Even hell couldn’t be this annoying.
“Please,” she adds. “Dude, I’m all for fun, but I’m also in favor of living. Got a stuffed lobster waiting for me at home who’d be very upset if I didn’t make it, you know? Plus the whole Margot thing. She’d miss me. I think.”
Mention of her sister—my former fiancée from a lifetime ago—has me whipping my head back around to face forward, where headlights from another car are racing the wrong way, which is actually the right way, and is also exactly toward us.
I’m backward.
The SUV ended its spinout with us facing the wrong way on the sharp off-ramp.
My heart leaps into my throat a split second before the oncoming sports car veers onto the shoulder, honks, and then flies past us and onto the highway beyond with a string of obscenities mingled with what sounds like country music following after it.
Now that I’m breathing again, my shoulders have merged with my ears.
My jaw is clenched at least twice as tight as it has been at any other point since my father’s driver pulled up to the house in the Hamptons three days ago, delivering him safely home from prison.
And a red haze is obstructing my vision.
I restart the engine, lift my foot off the brake, and let the car roll to the edge of the road before another night owl takes the exit the way it’s apparently supposed to be taken.
Fast and reckless.
But without the spinout part.
I put the engine in park and debate getting out to throw up as Daphne rolls her window down too. “Good job.
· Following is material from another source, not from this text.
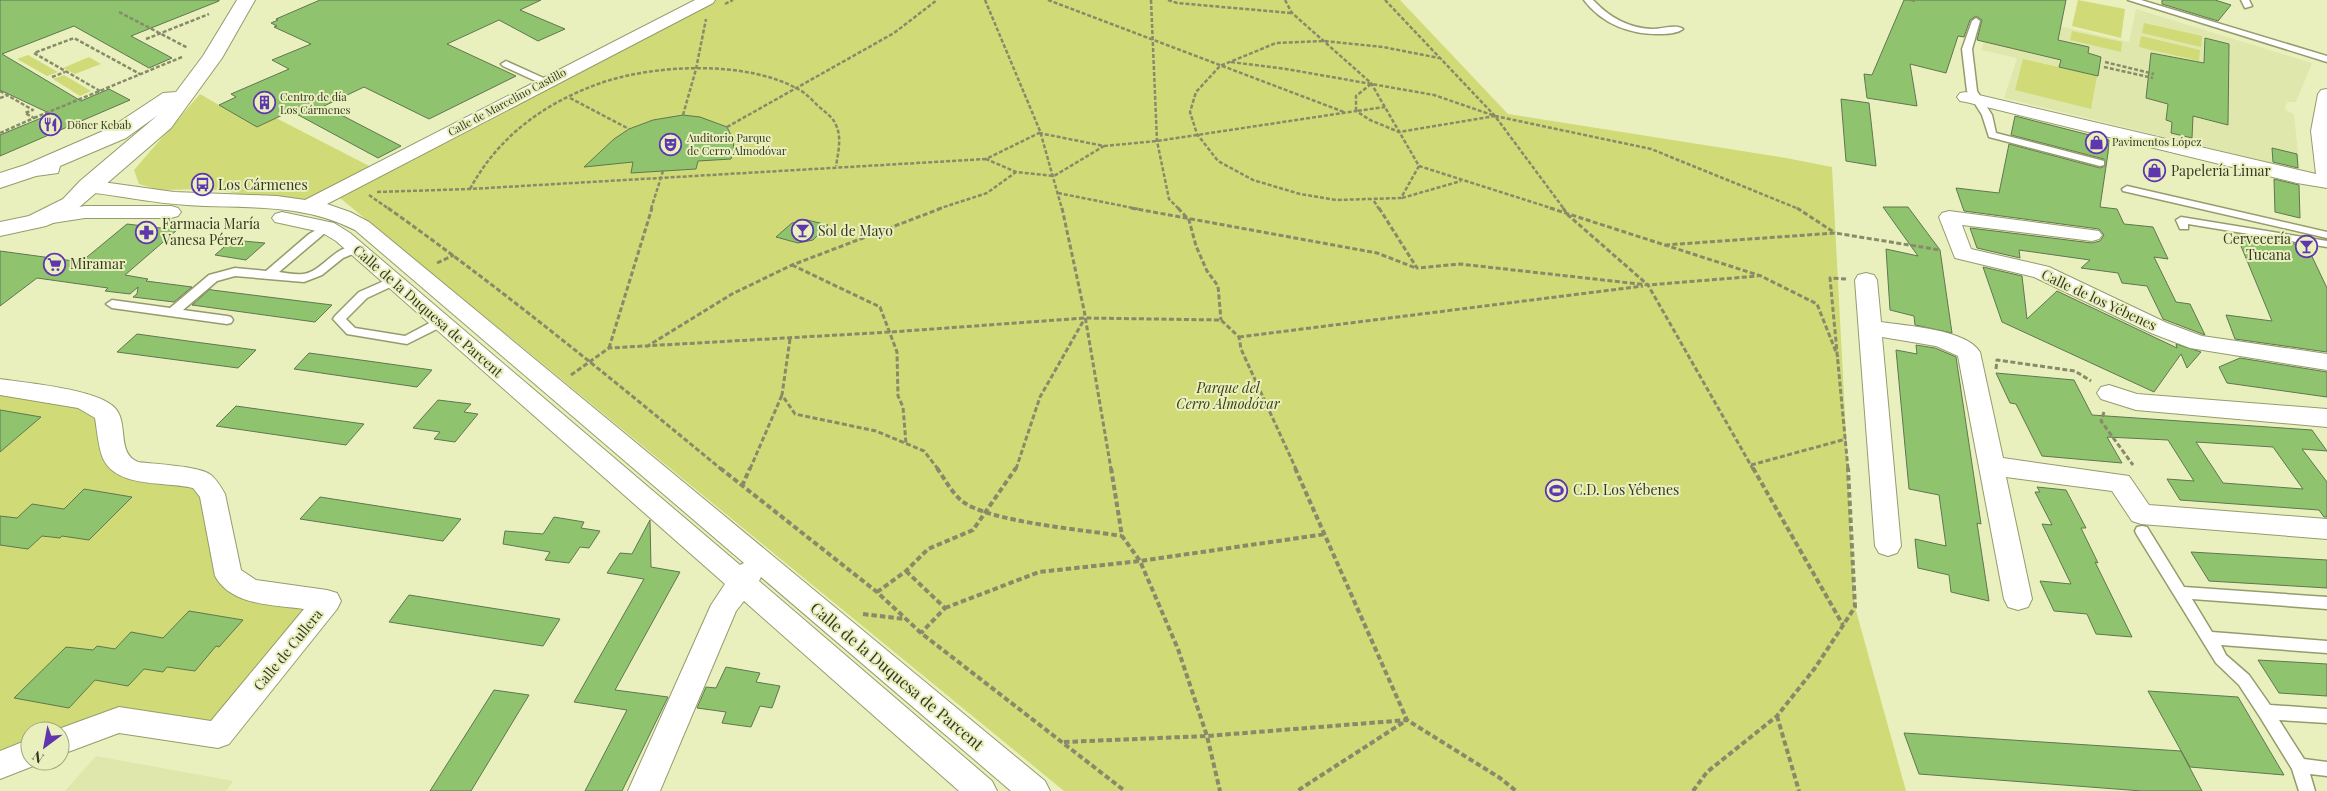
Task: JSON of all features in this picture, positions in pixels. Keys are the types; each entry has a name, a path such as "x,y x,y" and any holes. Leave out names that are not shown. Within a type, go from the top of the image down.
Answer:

Very nicely done. Quick question. Where are we?”
“Get out.” The order is instinctive.
Or possibly protective.
All of my plans are unraveling because fucking Daphne Merriweather-Brown is in my car.
She smiles at me. “Wouldn’t be the first time I’ve been dumped in the middle of nowhere, but hitchhiking home wasn’t in my plans today. And did I see a sign that said we’re in Pennsylvania when I woke up? A little far from home, yeah? You got something secret going on out here?”